While MPS and MRP have some similarities, including the ability to generate planned manufactured items and purchase and transfer orders, there are a few characteristics that set them apart. For example, unlike MRP, MPS tends to focus its planning capabilities on the production of finished goods, components or parts that generate the greatest profitability for the manufacturer and are therefore likely to constitute the lion’s share of the resources needed for production.
Another difference is that the MPS operates only within one level of an item’s BOM, while MRP can be utilized at every level. MRP focuses its planning capabilities more toward meeting demand for component parts or subassemblies, while MPS focuses more on establishing production plans to satisfy the actual demand for finished products, as well as to meet projected customer delivery dates.
MPS plans are typically based upon input such as actual sales orders, service orders, available resources, inventory levels and capacity constraints or forecasts. These forecasts give manufacturers the ability to anticipate product demand and the flexibility to adjust production plans based on seasonality, promotions and fluctuating demand for particular items and/or finished products. The output from MPS includes quantities of an item to be produced, due dates and quantities available to promise.
The Benefits of MPS
- Ability to make adjustments to fluctuations in demand while minimizing waste
- Prevents shortages and scheduling mishaps
- Improves efficiency in the location of production resources
- Provides more effective cost controls and more accurate estimates of material requirements and delivery dates
- Reduces lead times throughout the year
- Provides an effective communication conduit with the sales team for planning purposes
MPS Is at the Heart of a Manufacturing ERP System
MPS is the link between planning and manufacturing, being used as the basis for calculating the capacity and resources required to fulfill production plans. MPS lies at the heart of a manufacturing ERP system, and connects to multiple modules including Accounts Payable (AP), Accounts Receivable (AR), General Ledger (GL), Customer Relationship Management (CRM), Inventory, Purchasing, Lot Tracking and Human Resources (HR), just to name a few.
Common MPS Output Reports
Some of the standard reports created by a MPS include:
- Available-to-Promise –Presents the available-to-promise quantities for each MPS line item. The report is time-phased, usually into weekly or monthly “buckets.”
- Demand Tracking Report – Provides historical data on actual shipments and order bookings as compared to management forecasts.
- Forecast Data Report – Summary of historical demand activity, which indicates the significance of errors between forecast and actual and provides a statistical summary.
- Period Summary Forecast – Forecast by line item within a product group for each period through the future 12 periods, with summaries by period for the group and yearly for line items.
- Item Demand and Forecast – Presents several years of historical data (user-specified) and the next 12 months of forecast demand for each item. Typical data elements can include YTD totals, total yearly demand and quarterly totals, with comparisons by percent between items and their total product group.
- Build Schedule Report – Reports the build schedule for one or all assemblies.
- Schedule vs. Actual Output – Reports the actual output compared with the scheduled output at a particular work center.

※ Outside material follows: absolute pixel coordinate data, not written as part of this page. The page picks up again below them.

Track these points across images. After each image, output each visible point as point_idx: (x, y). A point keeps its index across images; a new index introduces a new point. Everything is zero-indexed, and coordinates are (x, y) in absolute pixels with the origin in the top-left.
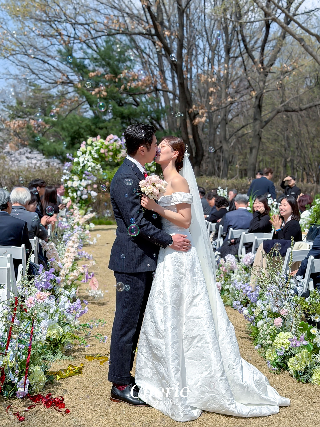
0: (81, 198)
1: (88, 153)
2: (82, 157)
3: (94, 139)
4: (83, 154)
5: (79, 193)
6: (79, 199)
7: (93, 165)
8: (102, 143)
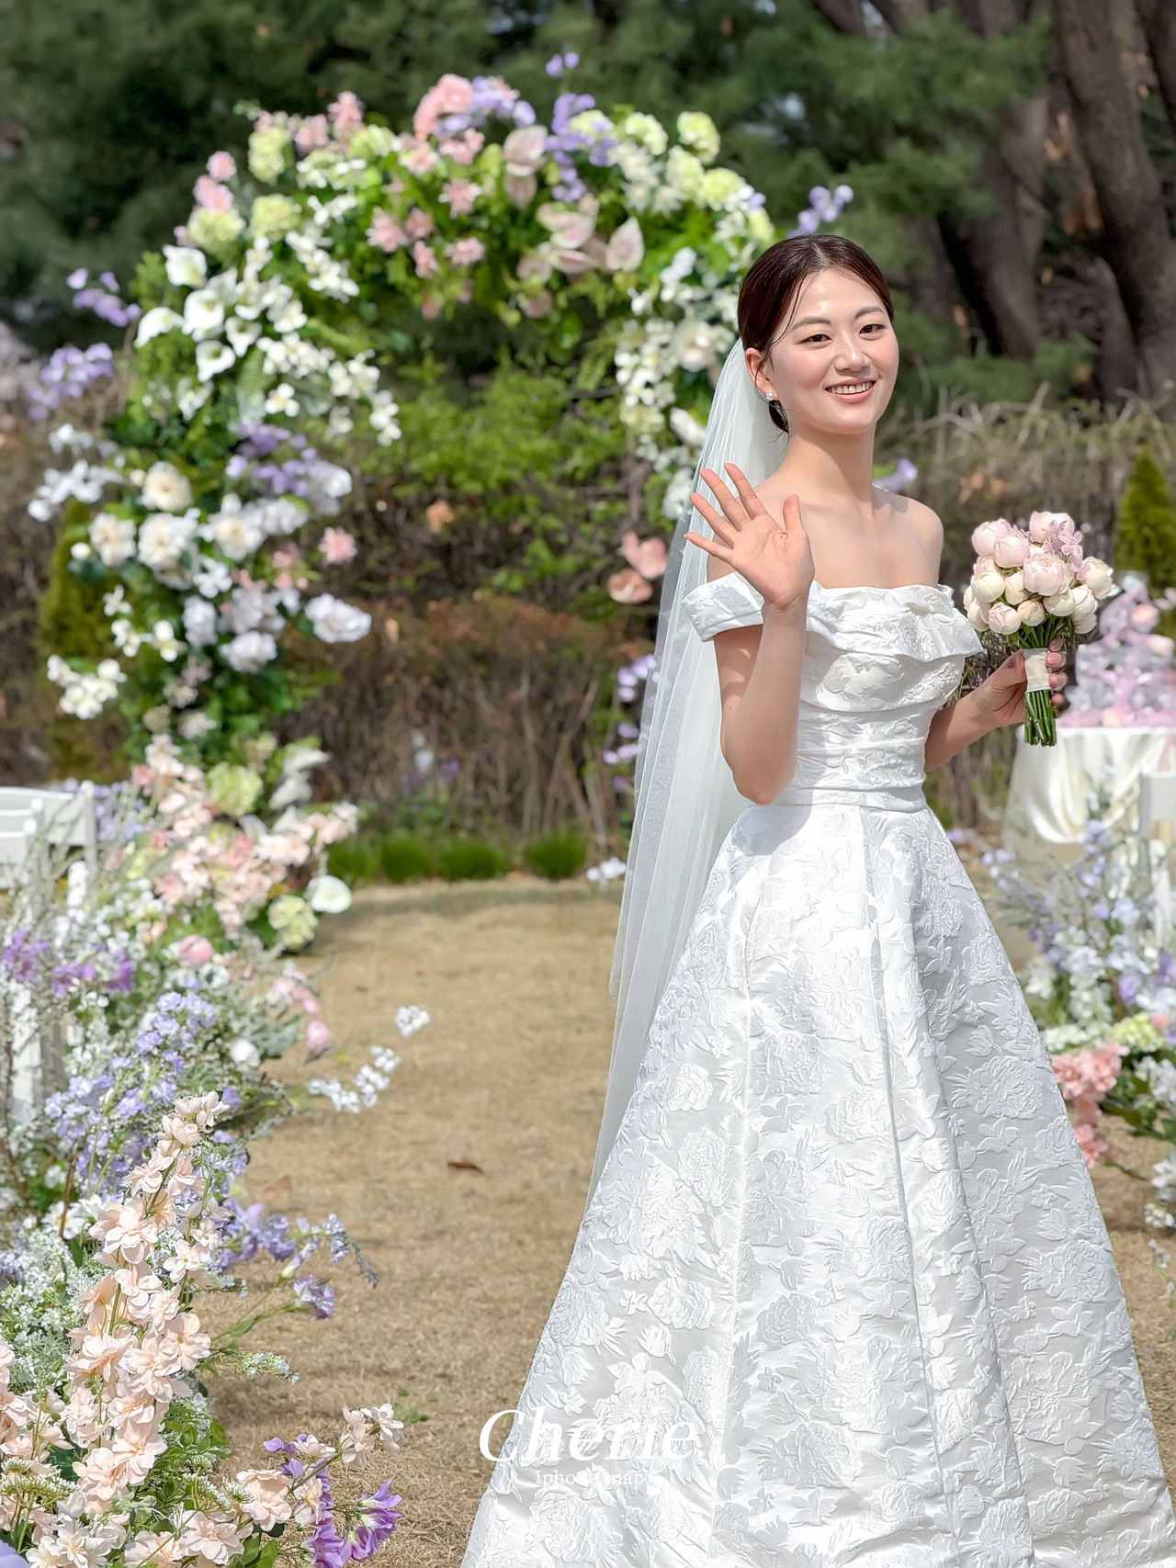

- Where Used Report – Lists all parts/tools used at each work center/machine.
Inventory Management 101
The art of efficient inventory management is to maintain the minimal level of raw materials on hand to feed the production of the maximum quantity of finished goods at any point in time. The integrated Master Production Schedule (MPS), Materials Requirements Planning (MRP) and Bill of Materials is the engine that drives optimal inventory management.